DOCUMENT TEXT:
━━━━━━━━━━━━━━━━

Metals and PFAS in stormwater and surface runoff in a semi-arid Canadian city subject to large variations in temperature among seasons.
By Garry Codling, Hongda Yuan, Paul D Jones, John P Giesy, and Markus Hecker
Environ Sci Pollut Res Int
March 24, 2020
Because compounds accumulate through dry periods and enter aquatic systems in just a few seasonal events such as snowmelt and summer storms, surface waters in semi-arid, cold regions, such as the Canadian Prairies, are particularly vulnerable to loading of contaminant from runoff events from surfaces. This study assessed concentrations of metals and selected trace organics entering a river via surface runoff from an urban region and how these semi-arid regions with large seasonal variations in temperature might differ from more temperate regions. Selected potentially harmful elements (PHEs) including, Mn with Cr, Cu, Zn, Ba and U all exceeded guideline discharge values set by the Canadian Council of the Ministers of the Environment (CCME) by as much as 16-fold. Variation among discharges during spring, summer and winter was observed. For example, across the whole city, an estimated 6 kg of zinc was discharged in a spring storm, 36 kg in a summer storm and 17 tonnes in snowmelt. The mass of Zn discharged is similar to the annual loading estimated for Stockholm, Sweden, but in Saskatoon, Saskatchewan, Canada, the bulk of runoff was during snowmelt. The mean sum of poly- and per-fluoroalkyl substances (PFAS) in stormwater was 9.0 ng L, which is consistent with concentrations observed in other Canadian cities (6.5-16 ng L). These concentrations of PFAS are likely due to dispersed sources and orders of magnitude less than thresholds for toxicity to fish and aquatic invertebrates.

━━━━━━━━━━━━━━━━

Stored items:
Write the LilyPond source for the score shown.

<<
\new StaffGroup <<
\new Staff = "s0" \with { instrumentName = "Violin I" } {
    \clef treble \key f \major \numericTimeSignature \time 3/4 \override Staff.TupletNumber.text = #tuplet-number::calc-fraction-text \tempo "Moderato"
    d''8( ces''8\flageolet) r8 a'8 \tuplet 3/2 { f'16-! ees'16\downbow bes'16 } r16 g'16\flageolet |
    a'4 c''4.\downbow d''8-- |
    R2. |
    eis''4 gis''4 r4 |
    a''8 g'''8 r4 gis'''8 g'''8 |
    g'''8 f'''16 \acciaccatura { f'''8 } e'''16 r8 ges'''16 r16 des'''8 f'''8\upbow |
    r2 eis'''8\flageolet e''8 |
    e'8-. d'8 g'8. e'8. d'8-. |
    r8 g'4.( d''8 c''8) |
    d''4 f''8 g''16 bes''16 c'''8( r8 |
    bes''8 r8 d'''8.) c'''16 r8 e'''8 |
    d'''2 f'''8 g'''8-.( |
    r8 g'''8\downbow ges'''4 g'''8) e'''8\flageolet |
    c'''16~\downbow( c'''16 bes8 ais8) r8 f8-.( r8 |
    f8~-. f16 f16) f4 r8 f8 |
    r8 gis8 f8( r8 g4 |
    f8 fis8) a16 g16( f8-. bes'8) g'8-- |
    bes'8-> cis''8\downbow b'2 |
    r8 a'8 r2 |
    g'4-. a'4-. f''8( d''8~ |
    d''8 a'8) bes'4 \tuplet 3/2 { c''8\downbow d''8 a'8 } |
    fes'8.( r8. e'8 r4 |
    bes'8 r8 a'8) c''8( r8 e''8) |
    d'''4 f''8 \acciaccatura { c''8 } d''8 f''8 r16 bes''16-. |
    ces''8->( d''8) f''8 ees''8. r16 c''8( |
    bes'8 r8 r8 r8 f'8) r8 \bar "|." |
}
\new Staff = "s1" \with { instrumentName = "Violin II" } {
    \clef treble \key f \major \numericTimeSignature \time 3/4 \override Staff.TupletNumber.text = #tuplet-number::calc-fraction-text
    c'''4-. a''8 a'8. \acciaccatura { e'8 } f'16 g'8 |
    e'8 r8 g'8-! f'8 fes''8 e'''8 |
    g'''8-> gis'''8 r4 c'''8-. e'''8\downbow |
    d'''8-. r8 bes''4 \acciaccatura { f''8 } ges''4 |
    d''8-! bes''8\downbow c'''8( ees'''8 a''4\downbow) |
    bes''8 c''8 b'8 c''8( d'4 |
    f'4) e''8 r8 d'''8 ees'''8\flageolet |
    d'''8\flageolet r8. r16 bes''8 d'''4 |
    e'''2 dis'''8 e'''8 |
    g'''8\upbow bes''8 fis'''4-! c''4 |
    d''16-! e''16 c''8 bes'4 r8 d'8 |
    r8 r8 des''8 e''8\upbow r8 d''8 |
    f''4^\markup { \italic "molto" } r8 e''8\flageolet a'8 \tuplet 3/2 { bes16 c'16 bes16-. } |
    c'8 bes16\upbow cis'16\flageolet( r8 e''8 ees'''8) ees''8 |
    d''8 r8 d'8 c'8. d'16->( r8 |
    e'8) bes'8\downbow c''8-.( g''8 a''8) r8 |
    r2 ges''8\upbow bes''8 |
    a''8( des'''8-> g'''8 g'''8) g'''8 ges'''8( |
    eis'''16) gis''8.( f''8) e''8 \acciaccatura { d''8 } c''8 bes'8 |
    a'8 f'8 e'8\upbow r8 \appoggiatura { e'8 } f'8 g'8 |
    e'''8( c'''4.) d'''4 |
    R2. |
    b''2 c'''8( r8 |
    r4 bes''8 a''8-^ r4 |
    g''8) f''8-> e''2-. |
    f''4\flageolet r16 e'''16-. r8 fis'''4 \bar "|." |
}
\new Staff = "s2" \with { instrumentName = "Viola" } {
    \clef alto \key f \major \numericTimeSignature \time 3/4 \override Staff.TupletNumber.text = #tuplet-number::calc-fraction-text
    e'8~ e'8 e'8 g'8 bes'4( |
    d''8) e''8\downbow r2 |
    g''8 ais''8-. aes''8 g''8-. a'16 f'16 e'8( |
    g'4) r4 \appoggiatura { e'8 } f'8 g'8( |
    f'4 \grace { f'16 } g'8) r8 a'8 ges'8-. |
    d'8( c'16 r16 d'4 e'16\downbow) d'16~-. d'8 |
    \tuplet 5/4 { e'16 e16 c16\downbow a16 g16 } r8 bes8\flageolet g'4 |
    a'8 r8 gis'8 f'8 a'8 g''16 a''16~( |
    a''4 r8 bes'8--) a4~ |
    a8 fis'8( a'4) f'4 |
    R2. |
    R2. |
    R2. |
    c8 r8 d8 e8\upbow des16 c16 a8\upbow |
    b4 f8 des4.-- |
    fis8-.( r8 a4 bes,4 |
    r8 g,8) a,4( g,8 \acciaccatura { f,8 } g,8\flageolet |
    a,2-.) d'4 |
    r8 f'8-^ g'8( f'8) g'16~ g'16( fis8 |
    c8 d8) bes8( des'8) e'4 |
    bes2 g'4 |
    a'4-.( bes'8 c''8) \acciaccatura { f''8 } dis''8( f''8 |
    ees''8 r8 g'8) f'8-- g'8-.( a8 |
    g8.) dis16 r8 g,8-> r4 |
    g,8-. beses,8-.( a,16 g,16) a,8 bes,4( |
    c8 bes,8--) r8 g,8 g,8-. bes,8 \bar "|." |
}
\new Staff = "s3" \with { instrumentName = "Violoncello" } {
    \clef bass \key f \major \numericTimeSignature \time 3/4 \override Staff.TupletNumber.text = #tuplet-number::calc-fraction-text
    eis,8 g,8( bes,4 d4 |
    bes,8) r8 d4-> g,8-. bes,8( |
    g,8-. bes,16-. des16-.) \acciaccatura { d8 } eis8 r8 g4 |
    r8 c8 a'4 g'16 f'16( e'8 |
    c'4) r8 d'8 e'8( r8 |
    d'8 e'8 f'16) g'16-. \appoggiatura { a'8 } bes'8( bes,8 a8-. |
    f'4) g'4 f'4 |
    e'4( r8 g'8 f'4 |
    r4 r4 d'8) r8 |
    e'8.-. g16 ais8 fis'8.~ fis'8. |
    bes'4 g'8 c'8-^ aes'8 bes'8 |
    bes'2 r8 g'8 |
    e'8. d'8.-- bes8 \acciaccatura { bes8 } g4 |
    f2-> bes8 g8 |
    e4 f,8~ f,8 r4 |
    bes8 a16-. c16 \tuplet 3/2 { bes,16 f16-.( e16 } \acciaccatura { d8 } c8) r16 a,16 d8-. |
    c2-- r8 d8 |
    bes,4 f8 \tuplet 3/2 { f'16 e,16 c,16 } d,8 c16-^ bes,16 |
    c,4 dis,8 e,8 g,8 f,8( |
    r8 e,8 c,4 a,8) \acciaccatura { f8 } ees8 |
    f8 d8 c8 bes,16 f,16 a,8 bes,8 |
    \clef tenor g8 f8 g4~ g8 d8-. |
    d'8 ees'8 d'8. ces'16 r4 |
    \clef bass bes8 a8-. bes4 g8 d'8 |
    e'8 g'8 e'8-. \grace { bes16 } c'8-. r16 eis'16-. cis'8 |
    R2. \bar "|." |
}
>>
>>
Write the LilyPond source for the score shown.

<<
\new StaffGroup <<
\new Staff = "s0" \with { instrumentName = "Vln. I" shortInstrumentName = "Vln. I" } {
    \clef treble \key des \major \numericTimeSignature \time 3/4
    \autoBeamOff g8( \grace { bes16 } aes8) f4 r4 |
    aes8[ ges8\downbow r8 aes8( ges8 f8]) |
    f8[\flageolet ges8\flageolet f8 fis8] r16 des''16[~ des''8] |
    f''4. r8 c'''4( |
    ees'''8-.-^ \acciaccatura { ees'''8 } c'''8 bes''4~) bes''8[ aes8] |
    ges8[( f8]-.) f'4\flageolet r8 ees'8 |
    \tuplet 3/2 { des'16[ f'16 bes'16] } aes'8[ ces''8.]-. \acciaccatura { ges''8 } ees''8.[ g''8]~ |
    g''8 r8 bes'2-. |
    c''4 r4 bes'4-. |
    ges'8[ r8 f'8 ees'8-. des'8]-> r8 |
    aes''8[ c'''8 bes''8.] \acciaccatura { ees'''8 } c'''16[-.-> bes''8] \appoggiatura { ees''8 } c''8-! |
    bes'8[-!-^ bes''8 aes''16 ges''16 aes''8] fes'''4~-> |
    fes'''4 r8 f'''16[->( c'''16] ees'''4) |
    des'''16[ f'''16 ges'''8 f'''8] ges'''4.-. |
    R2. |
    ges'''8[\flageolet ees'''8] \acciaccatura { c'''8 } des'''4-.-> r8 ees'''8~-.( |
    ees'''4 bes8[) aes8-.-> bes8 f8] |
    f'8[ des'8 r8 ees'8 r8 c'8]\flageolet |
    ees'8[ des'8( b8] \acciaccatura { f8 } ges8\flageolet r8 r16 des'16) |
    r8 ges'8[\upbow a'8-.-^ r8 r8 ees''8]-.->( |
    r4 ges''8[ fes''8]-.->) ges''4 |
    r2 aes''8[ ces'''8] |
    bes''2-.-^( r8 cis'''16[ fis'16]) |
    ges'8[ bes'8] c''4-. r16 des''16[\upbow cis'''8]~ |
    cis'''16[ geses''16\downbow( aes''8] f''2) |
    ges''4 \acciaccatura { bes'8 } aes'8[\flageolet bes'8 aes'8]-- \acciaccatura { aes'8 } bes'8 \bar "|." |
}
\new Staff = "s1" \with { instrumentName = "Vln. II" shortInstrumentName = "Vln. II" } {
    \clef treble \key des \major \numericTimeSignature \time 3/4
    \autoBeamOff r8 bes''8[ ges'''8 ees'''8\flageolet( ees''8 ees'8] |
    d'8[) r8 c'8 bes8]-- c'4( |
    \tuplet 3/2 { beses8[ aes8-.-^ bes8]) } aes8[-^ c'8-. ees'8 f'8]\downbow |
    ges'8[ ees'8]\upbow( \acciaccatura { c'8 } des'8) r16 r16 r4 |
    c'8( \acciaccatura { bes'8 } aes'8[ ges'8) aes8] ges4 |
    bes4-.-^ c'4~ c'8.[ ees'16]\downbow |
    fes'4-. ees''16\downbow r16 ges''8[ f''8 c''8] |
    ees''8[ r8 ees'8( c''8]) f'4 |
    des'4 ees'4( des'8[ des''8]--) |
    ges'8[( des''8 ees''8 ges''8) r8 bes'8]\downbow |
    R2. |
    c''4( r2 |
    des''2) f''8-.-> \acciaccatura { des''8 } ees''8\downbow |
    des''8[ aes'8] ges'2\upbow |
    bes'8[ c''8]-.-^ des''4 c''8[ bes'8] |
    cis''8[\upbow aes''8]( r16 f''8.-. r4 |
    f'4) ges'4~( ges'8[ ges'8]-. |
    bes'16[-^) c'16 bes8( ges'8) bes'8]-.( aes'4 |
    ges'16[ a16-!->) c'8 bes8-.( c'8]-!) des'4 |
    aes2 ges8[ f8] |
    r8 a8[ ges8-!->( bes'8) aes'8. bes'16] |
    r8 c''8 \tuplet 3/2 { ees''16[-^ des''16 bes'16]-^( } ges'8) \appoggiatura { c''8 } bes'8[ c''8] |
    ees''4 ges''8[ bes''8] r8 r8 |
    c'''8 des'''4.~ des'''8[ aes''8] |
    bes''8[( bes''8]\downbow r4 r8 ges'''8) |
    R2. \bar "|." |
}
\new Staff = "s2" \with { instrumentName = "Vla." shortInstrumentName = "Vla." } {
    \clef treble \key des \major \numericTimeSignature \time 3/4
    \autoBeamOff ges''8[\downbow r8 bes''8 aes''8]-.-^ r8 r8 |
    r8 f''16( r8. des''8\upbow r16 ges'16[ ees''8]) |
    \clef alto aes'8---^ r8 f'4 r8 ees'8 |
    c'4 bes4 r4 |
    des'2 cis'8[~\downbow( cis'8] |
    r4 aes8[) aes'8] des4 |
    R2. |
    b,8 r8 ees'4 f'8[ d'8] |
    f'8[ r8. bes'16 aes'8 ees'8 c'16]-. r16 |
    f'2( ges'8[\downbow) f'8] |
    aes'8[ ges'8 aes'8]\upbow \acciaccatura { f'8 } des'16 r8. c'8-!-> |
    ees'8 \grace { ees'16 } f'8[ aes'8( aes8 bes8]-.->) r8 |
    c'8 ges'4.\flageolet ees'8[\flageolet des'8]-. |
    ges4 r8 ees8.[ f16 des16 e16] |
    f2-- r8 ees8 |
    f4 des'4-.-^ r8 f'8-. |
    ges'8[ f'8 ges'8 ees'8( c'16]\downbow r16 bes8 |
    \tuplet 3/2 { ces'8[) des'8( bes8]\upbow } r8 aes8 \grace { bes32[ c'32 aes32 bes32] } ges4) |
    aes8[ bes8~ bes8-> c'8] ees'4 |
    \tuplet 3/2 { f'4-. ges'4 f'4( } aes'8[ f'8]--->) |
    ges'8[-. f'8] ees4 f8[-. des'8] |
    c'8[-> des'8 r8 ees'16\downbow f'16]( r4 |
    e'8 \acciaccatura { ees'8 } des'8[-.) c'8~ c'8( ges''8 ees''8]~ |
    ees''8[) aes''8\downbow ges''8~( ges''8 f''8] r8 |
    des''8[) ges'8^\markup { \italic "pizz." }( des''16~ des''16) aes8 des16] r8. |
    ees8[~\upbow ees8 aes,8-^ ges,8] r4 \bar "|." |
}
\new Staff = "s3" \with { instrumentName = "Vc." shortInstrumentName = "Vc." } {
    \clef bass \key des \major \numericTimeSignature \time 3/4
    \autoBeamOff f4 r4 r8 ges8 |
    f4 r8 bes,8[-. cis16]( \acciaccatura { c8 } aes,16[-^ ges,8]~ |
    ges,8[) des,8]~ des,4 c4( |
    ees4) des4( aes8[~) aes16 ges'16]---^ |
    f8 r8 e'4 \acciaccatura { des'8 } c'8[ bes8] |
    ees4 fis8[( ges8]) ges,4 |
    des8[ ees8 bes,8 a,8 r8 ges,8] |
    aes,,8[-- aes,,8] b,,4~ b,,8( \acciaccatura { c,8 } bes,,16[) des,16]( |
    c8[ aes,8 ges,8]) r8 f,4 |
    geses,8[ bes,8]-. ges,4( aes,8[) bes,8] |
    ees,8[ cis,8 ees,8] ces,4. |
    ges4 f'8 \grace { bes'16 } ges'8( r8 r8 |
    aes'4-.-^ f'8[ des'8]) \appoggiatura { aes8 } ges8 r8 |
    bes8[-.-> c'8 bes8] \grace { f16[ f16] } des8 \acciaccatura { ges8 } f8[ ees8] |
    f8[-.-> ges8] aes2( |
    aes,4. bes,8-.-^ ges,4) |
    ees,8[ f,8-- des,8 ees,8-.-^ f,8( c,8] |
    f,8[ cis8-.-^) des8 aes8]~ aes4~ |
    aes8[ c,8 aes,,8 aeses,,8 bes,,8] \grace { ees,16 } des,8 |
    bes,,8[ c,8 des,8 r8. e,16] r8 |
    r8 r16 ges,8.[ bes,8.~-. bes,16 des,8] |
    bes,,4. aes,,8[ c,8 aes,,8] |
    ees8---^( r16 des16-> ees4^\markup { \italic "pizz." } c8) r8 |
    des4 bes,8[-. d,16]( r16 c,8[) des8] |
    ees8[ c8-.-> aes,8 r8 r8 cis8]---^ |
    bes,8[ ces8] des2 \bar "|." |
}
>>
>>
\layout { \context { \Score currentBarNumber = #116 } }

━━━━━━━━━━━━━━━━

REQUIRED WORK:
1: Translate this sentence from the stormwater abstract into Spanish: "Variation among discharges during spring, summer and winter was observed."
2: Answer these questions from the stormwater abstract:
(a) On what date was it published?
(b) Which organization set the guideline discharge values that the selected elements exceeded?
(c) Across the whole city, how much zinc was estimated to be discharged in snowmelt?

TASK RESPONSES:
1: Se observó variación entre las descargas durante la primavera, el verano y el invierno.

2:
(a) March 24, 2020
(b) The Canadian Council of the Ministers of the Environment (CCME)
(c) 17 tonnes